El vertiginoso trayecto de la eñe

Apunte diario sobre letras Hipnóticas

Por el Dr Arturo Urdiales

Urdemalas

Bribón, marrullero

La palabra Urdemalas no nació como un apellido común, sino como un sobrenombre. Está formada por el verbo antiguo urdir, que significa tramar, tejer, preparar con astucia o en secreto, y malas, es decir, malas artes, malas pasadas o malas tretas. En conjunto, Pedro de Urdemalas es, literalmente, Pedro, el que urde malas tretas.

Pero el español es mucho más rico que un solo nombre. Alrededor de Pedro florece toda una constelación de voces:

Pícaro: protagonista de la novela picaresca; ingenioso, superviviente.

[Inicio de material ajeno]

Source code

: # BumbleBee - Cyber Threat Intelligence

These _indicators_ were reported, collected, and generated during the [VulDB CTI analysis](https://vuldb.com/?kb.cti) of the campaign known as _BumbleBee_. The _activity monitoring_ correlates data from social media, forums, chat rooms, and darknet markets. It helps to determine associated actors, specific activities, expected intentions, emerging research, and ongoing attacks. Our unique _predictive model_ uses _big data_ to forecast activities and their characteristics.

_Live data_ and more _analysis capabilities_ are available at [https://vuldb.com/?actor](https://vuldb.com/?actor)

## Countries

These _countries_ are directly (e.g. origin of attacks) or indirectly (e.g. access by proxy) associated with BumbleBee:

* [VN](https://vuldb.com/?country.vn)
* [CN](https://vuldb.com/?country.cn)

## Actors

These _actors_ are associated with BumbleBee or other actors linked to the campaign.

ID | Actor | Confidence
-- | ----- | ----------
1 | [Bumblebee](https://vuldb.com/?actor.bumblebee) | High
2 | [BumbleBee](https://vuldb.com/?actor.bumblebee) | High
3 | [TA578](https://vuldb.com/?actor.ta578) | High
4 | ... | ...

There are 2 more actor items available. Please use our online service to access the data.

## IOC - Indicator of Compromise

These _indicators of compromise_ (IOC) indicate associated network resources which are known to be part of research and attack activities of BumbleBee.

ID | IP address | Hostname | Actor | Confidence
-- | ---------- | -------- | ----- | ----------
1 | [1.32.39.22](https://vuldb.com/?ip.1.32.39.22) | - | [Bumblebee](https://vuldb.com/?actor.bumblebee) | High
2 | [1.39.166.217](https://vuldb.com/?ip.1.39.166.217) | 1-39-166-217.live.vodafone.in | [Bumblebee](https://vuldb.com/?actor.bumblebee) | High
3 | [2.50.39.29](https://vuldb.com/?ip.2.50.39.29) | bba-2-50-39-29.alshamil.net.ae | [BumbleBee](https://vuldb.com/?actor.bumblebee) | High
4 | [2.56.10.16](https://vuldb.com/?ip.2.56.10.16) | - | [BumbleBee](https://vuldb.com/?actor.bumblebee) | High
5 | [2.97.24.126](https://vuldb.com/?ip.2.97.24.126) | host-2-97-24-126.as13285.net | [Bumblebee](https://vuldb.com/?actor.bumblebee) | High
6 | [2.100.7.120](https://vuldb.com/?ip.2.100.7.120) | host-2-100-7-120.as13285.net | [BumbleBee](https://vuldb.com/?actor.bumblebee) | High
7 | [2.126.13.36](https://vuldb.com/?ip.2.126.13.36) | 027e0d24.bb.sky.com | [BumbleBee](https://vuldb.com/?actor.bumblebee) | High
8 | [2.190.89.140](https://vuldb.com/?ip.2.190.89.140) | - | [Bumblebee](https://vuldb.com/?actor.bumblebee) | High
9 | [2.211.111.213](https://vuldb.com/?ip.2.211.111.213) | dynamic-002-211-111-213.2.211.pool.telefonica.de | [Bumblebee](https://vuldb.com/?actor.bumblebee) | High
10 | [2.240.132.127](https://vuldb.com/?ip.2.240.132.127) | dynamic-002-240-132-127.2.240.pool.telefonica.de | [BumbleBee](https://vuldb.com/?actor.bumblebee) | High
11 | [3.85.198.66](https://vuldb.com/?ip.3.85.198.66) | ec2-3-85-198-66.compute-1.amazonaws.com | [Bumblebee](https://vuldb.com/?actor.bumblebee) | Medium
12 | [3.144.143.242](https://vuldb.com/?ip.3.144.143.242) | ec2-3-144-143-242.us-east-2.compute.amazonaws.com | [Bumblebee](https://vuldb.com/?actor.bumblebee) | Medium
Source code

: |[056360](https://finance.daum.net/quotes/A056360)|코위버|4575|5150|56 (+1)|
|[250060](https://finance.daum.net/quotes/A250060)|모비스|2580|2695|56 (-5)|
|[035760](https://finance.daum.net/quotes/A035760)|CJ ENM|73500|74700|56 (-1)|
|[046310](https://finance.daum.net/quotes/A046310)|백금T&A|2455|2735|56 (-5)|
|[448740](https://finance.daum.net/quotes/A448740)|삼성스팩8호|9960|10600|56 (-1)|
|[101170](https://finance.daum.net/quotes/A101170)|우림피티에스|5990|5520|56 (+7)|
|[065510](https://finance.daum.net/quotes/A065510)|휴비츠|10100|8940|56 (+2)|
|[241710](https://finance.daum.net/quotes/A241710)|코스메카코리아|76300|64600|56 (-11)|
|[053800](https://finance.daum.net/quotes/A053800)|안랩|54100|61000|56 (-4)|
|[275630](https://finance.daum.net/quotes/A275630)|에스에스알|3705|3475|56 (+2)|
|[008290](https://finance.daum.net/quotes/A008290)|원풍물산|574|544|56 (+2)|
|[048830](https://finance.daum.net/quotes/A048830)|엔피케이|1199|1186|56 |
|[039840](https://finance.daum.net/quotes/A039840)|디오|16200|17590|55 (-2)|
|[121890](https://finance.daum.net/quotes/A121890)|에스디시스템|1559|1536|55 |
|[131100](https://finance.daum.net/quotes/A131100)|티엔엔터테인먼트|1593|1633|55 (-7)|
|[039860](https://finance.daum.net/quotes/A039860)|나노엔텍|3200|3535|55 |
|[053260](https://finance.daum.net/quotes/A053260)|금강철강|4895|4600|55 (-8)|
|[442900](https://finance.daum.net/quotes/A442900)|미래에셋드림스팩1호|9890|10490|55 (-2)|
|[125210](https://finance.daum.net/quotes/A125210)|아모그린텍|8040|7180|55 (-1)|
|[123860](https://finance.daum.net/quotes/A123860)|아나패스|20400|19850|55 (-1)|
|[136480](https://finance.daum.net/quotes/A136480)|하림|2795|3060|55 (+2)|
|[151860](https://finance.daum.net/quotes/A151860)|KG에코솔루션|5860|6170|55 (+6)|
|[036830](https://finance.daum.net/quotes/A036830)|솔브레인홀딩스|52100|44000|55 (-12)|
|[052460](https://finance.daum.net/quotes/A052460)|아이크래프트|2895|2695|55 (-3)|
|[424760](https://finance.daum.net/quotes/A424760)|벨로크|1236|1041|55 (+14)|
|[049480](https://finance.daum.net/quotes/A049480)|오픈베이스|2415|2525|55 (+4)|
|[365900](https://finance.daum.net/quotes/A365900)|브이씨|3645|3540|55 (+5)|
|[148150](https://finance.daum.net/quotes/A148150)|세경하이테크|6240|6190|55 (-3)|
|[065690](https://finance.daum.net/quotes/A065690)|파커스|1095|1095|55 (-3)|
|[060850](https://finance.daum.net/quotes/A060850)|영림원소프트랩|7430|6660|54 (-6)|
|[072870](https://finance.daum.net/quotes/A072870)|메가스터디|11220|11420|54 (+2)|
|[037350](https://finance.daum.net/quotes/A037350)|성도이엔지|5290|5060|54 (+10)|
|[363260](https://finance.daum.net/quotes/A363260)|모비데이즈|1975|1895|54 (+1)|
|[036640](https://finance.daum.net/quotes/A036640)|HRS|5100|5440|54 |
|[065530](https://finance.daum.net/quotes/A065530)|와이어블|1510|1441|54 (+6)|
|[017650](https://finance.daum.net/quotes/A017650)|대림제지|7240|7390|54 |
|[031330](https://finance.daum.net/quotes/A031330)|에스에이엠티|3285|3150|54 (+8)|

Bellaco: en otro tiempo, bribón o malicioso; hoy puede usarse en tono jocoso.

Truhán: quien vive del ingenio, las burlas y las tretas.

Tunante: vagabundo astuto y simpático.

Bribón: pícaro o aprovechado.

Socarrón: quien esconde la ironía bajo una apariencia seria.

Ladino: originalmente, quien hablaba romance; después, persona muy sagaz y astuta.

Zorro: metáfora clásica de la astucia.

Artero: el que actúa con maña y disimulo.

Mañoso: habilidoso para resolver situaciones con ingenio.

Embaucador: quien convence mediante el engaño.

Tramposo: quien altera las reglas en su beneficio.

Fullero: el que hace trampas, especialmente en el juego.

Marrullero: astuto, calculador y disimulado.

Taimado: prudente y reservado con intención de sacar ventaja.

Sagaz: de inteligencia aguda y perspicaz.

Ingenioso: capaz de hallar soluciones inesperadas.

Lo fascinante es que el español no los considera sinónimos perfectos. No es lo mismo un pícaro que un bribón; no es igual un socarrón que un marrullero; no es lo mismo un truhán que un fullero. Cada palabra ilumina un rincón distinto del carácter humano.

Pedro de Urdemalas es, quizá, el único personaje capaz de reunirlas casi todas sin agotarlas. No era un ladrón de caminos: era un ladrón de solemnidades. No vencía con la espada, sino con la palabra. Y por eso, cuatro siglos después, sigue caminando por el idioma español, donde cada nueva generación le regala un nombre distinto, pero siempre le reconoce la misma sonrisa.